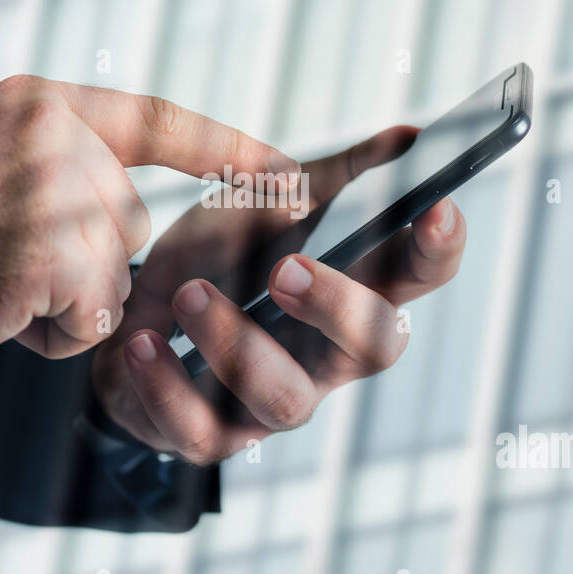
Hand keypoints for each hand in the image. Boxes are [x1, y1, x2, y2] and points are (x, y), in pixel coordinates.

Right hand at [0, 75, 298, 375]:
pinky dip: (51, 335)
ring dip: (64, 302)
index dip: (225, 147)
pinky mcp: (52, 249)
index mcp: (34, 97)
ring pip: (113, 271)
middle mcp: (52, 127)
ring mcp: (54, 185)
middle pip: (126, 218)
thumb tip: (131, 212)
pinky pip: (95, 315)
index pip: (157, 117)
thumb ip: (57, 165)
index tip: (291, 173)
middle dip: (79, 264)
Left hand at [92, 126, 466, 463]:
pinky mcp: (213, 436)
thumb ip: (333, 175)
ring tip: (189, 293)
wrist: (134, 312)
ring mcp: (272, 404)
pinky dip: (167, 384)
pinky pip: (200, 429)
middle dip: (334, 307)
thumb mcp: (268, 200)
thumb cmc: (218, 257)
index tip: (437, 209)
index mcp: (350, 292)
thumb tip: (408, 137)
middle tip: (284, 269)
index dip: (437, 251)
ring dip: (235, 344)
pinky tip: (142, 341)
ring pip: (285, 400)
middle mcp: (325, 356)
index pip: (417, 278)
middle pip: (372, 349)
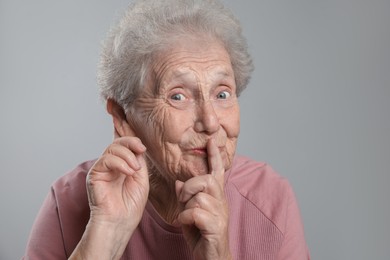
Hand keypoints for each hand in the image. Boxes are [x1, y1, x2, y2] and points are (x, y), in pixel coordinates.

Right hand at [70, 136, 148, 259]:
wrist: (120, 222)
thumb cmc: (130, 205)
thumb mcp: (141, 179)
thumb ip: (139, 162)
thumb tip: (138, 147)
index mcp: (122, 165)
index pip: (124, 145)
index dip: (133, 141)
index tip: (143, 147)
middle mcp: (111, 165)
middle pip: (117, 143)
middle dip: (131, 142)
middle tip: (141, 150)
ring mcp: (102, 169)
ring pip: (112, 148)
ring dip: (127, 155)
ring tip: (135, 170)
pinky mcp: (94, 174)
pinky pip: (106, 159)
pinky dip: (120, 162)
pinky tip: (128, 172)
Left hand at [175, 138, 231, 259]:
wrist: (211, 257)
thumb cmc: (201, 233)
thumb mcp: (191, 211)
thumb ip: (186, 196)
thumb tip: (179, 182)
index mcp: (216, 196)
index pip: (217, 171)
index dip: (214, 155)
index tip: (211, 140)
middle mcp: (221, 201)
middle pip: (206, 180)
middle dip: (190, 187)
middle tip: (183, 198)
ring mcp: (220, 214)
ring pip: (200, 196)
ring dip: (187, 205)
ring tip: (186, 215)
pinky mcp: (216, 227)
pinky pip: (196, 213)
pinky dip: (185, 217)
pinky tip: (184, 223)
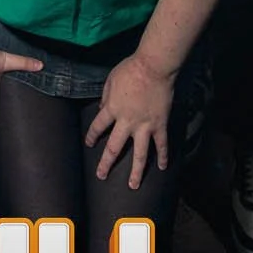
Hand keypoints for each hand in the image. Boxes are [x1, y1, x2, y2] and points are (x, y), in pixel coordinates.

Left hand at [85, 54, 174, 189]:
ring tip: (133, 185)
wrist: (154, 67)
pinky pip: (161, 144)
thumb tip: (103, 107)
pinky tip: (163, 167)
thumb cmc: (130, 69)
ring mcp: (144, 126)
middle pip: (113, 147)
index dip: (91, 135)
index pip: (97, 127)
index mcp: (112, 110)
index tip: (89, 143)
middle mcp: (126, 122)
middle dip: (106, 163)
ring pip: (139, 154)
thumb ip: (106, 96)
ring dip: (136, 171)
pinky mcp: (160, 125)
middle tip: (101, 175)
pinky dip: (163, 156)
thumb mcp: (110, 80)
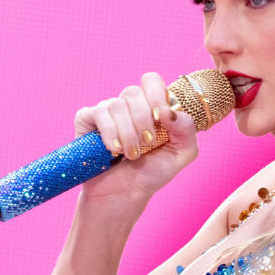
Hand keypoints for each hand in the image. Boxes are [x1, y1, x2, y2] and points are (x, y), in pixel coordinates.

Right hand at [74, 72, 198, 203]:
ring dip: (127, 134)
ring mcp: (106, 111)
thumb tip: (169, 111)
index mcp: (151, 106)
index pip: (151, 80)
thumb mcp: (182, 153)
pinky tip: (112, 150)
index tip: (160, 118)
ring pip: (115, 105)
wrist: (125, 194)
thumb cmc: (152, 172)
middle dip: (143, 122)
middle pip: (133, 92)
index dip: (156, 94)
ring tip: (131, 154)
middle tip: (147, 144)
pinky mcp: (87, 121)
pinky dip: (108, 133)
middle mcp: (128, 105)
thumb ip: (187, 129)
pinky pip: (96, 113)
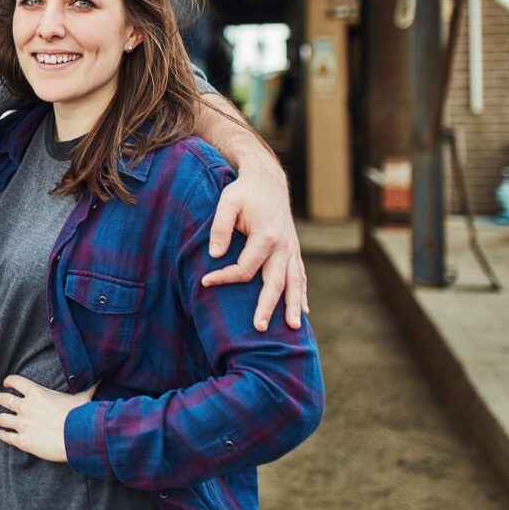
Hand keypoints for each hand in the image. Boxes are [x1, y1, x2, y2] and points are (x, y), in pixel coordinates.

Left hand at [0, 375, 97, 462]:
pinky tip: (0, 434)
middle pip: (5, 400)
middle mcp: (25, 407)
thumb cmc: (79, 416)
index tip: (7, 383)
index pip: (16, 382)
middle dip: (0, 399)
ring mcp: (22, 424)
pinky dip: (2, 434)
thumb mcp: (83, 396)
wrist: (75, 438)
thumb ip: (88, 386)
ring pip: (2, 418)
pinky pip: (7, 437)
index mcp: (36, 393)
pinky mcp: (23, 441)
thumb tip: (99, 376)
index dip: (9, 381)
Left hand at [201, 167, 307, 330]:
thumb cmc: (244, 192)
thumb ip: (220, 227)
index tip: (205, 281)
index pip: (245, 267)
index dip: (225, 276)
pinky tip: (303, 311)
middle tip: (259, 328)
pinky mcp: (294, 250)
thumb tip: (215, 255)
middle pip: (275, 282)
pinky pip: (301, 275)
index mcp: (266, 235)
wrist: (268, 181)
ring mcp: (292, 249)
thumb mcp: (227, 202)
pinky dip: (302, 294)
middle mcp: (283, 246)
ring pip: (295, 283)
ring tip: (292, 328)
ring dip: (293, 306)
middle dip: (267, 306)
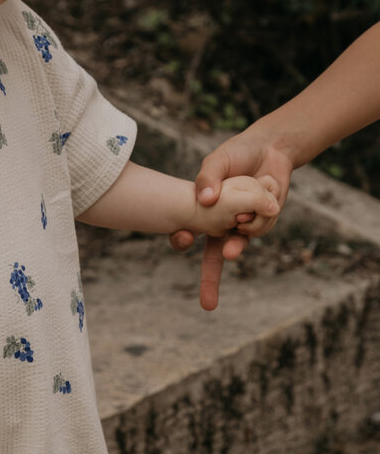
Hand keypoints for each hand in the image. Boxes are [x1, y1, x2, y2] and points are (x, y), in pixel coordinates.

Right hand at [170, 129, 293, 309]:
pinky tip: (266, 189)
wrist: (271, 149)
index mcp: (206, 210)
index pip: (188, 232)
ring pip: (242, 241)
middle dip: (210, 282)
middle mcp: (224, 223)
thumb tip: (205, 200)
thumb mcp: (217, 160)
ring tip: (246, 218)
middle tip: (207, 304)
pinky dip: (263, 212)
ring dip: (244, 234)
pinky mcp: (266, 222)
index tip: (182, 238)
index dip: (183, 240)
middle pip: (214, 258)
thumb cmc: (237, 154)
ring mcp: (246, 225)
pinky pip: (263, 227)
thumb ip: (208, 177)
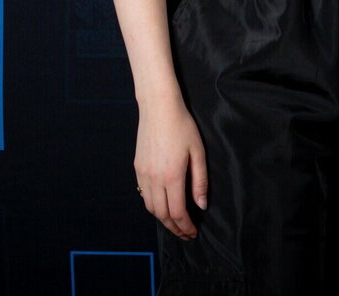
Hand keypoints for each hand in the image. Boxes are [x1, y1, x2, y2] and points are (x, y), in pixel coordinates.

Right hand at [134, 94, 207, 239]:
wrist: (158, 106)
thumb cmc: (181, 126)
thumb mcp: (197, 152)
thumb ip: (200, 181)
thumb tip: (200, 205)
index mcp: (172, 176)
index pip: (177, 213)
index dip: (185, 227)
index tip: (193, 233)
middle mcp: (155, 178)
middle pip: (162, 214)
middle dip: (174, 228)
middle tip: (185, 233)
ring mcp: (143, 172)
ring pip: (150, 206)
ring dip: (162, 219)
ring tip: (174, 221)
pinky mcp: (137, 166)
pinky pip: (143, 193)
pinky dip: (152, 204)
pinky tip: (162, 203)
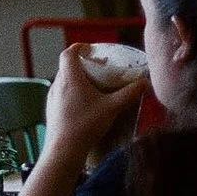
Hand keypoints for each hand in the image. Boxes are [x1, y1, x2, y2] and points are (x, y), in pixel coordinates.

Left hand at [42, 44, 145, 164]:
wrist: (64, 147)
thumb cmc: (87, 124)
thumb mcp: (112, 107)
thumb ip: (129, 94)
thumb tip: (144, 82)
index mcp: (69, 77)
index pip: (69, 53)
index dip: (79, 48)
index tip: (91, 49)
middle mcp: (57, 83)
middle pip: (67, 66)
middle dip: (82, 63)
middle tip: (98, 68)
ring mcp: (52, 96)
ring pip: (64, 80)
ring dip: (77, 78)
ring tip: (94, 85)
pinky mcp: (51, 108)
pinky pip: (61, 92)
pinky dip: (72, 90)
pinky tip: (85, 103)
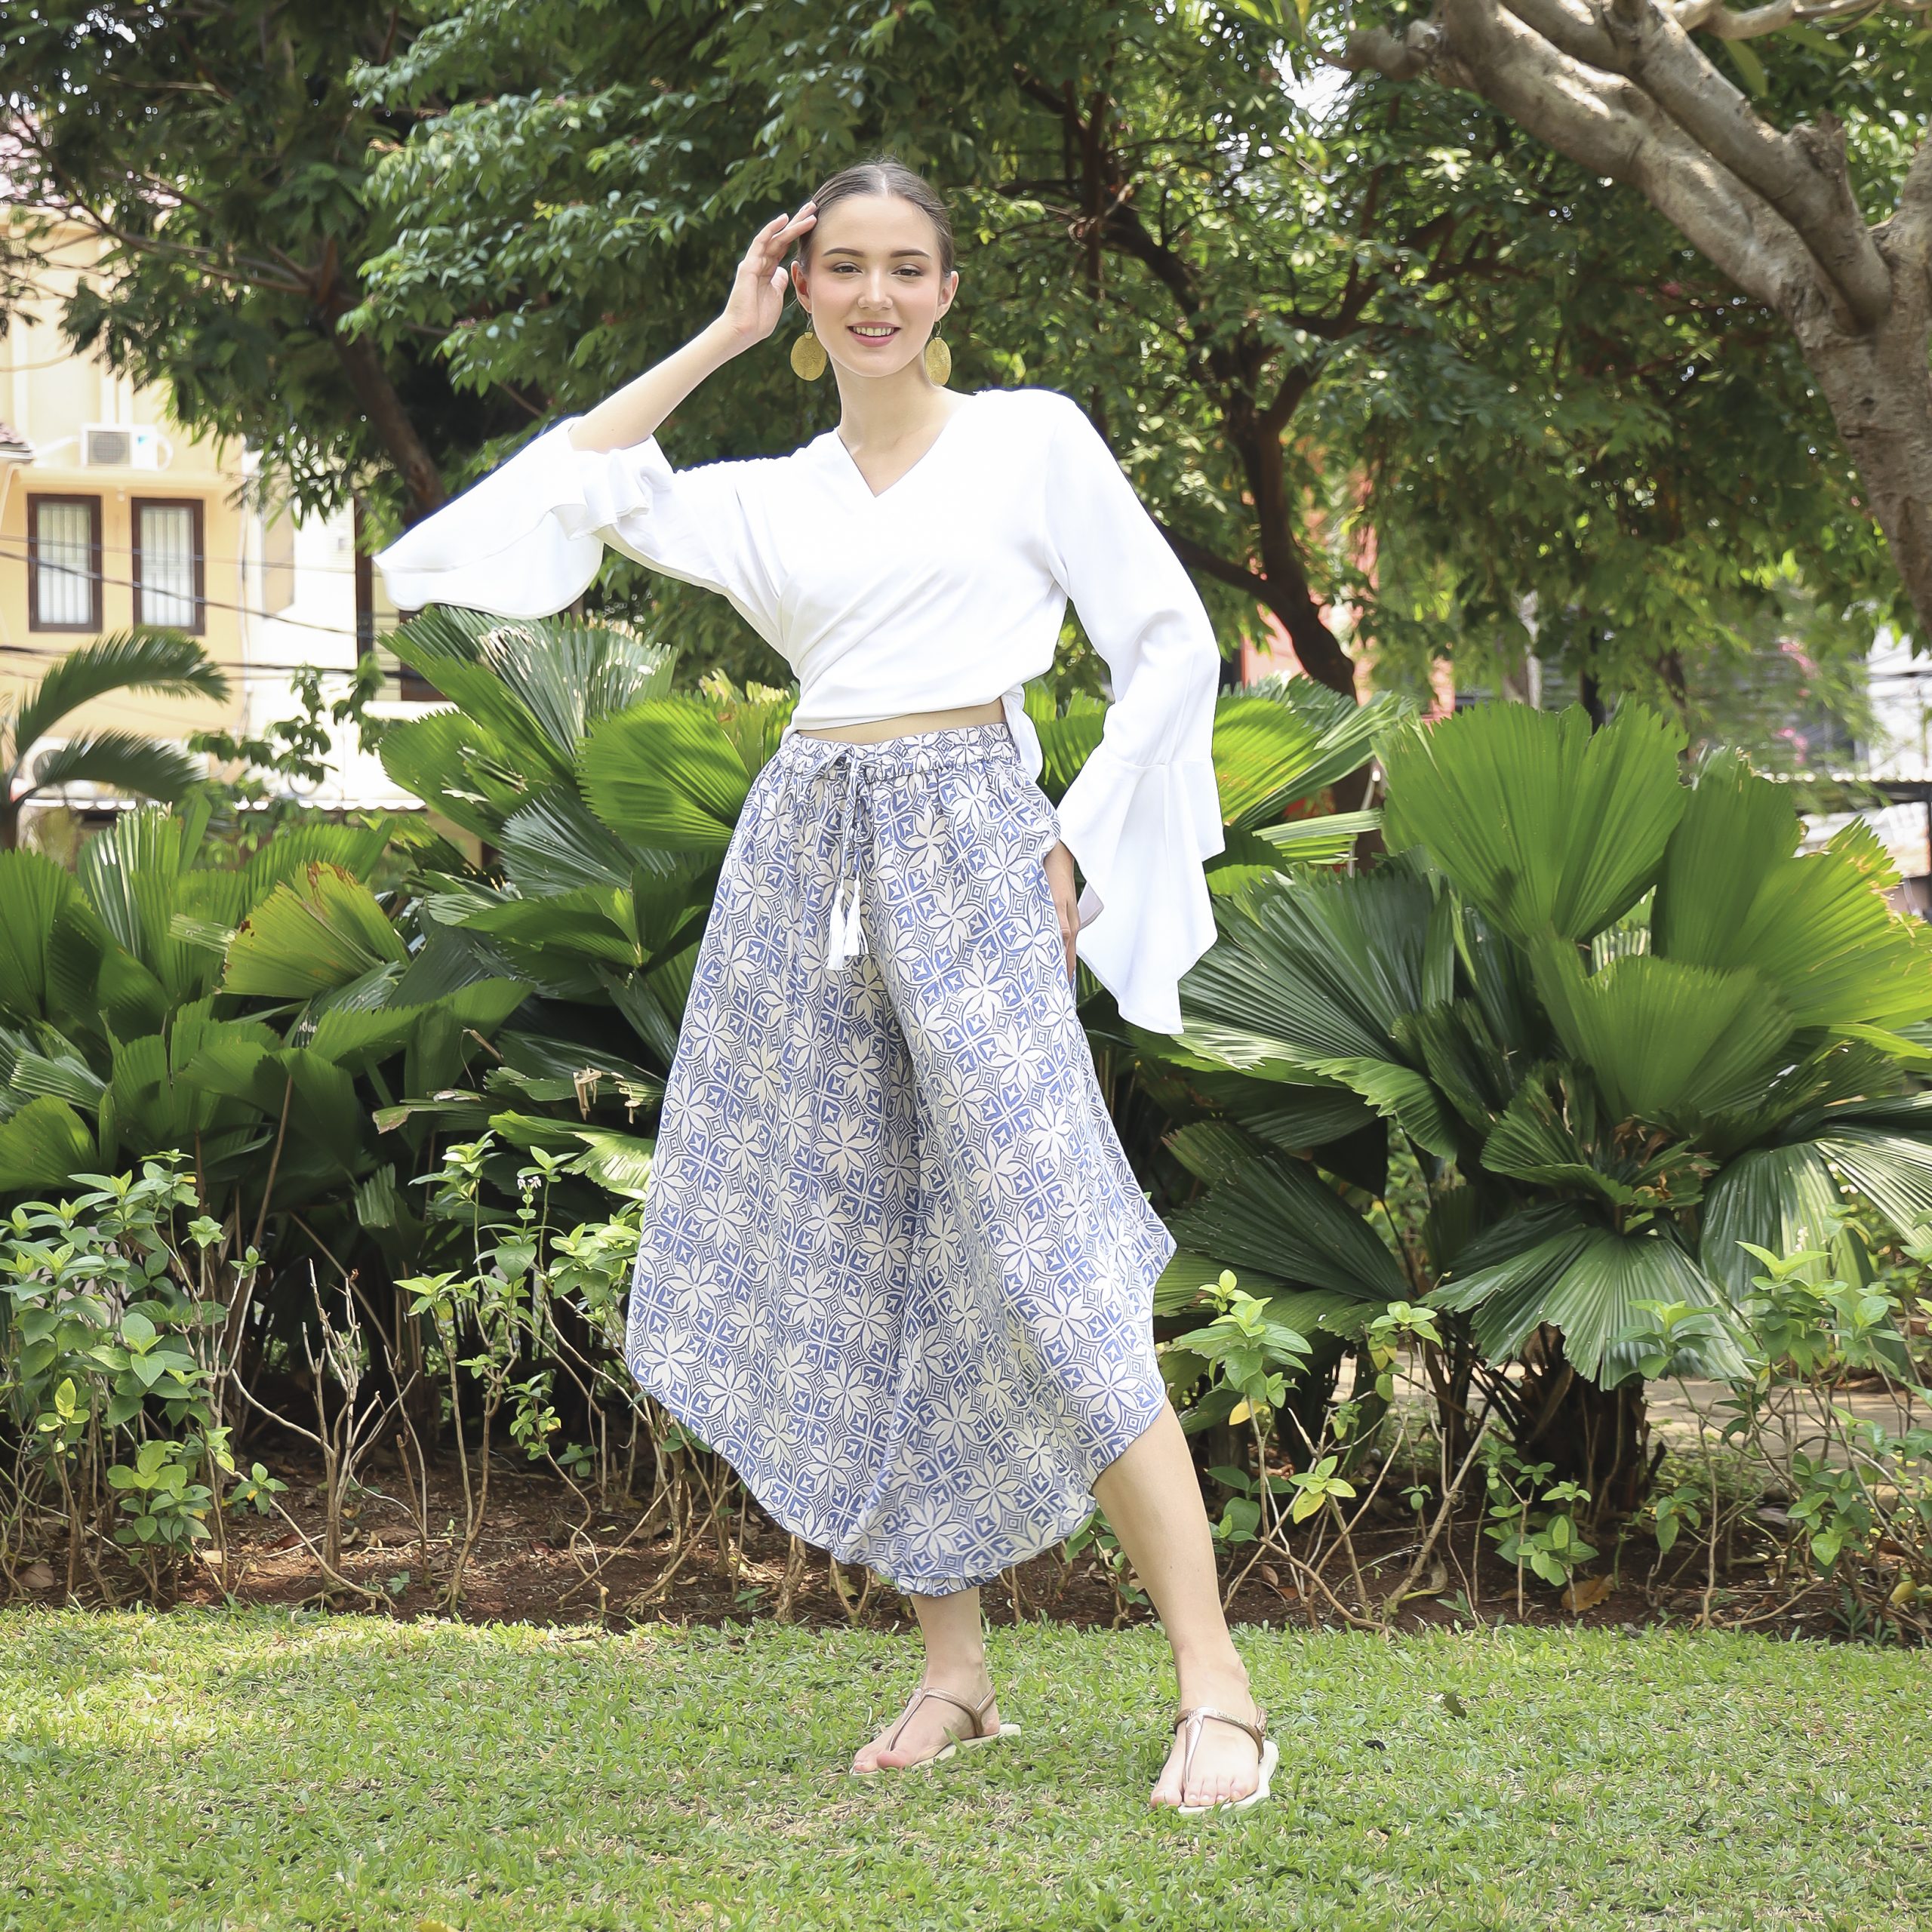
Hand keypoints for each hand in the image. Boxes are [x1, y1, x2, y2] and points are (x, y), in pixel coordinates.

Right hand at [718, 202, 817, 348]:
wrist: (742, 332)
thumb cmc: (758, 320)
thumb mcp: (776, 298)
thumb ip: (779, 283)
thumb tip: (785, 272)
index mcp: (767, 270)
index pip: (784, 246)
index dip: (798, 234)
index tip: (814, 222)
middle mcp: (760, 262)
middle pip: (782, 237)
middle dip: (798, 222)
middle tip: (814, 207)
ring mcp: (754, 262)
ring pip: (776, 237)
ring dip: (793, 223)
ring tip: (809, 211)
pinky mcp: (749, 266)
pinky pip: (761, 243)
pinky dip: (772, 229)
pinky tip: (784, 219)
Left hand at [1043, 841, 1079, 987]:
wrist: (1055, 853)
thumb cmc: (1053, 875)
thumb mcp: (1054, 900)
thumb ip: (1057, 922)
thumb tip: (1061, 943)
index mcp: (1069, 928)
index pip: (1068, 961)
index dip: (1063, 978)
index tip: (1056, 996)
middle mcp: (1067, 927)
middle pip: (1062, 957)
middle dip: (1055, 974)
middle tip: (1044, 993)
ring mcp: (1061, 919)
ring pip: (1056, 946)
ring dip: (1049, 960)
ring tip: (1039, 977)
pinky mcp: (1053, 912)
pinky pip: (1050, 934)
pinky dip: (1045, 945)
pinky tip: (1035, 948)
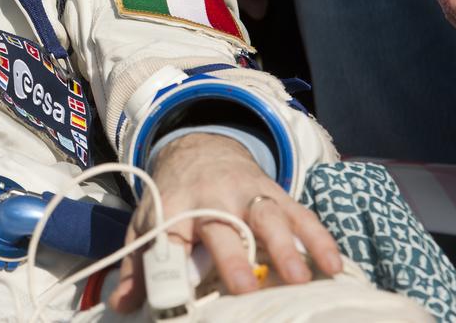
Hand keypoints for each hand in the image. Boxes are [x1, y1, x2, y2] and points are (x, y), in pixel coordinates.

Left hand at [110, 133, 340, 311]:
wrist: (200, 150)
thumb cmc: (174, 199)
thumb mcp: (147, 225)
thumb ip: (137, 267)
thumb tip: (121, 305)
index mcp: (175, 208)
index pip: (170, 236)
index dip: (173, 267)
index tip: (178, 300)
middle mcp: (213, 198)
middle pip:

************

[Problem statement]
Show a copy of each line from the records above in which the string "Left" occurs.

[Response to the exercise]
Left hand at [92, 126, 466, 463]:
Left hand at [175, 138, 231, 259]:
Left hand at [85, 54, 174, 189]:
Left hand at [0, 375, 97, 462]:
Left hand at [201, 167, 307, 330]:
Left hand at [42, 44, 145, 164]:
Left hand at [1043, 841, 1079, 987]:
Left hand at [110, 133, 340, 311]:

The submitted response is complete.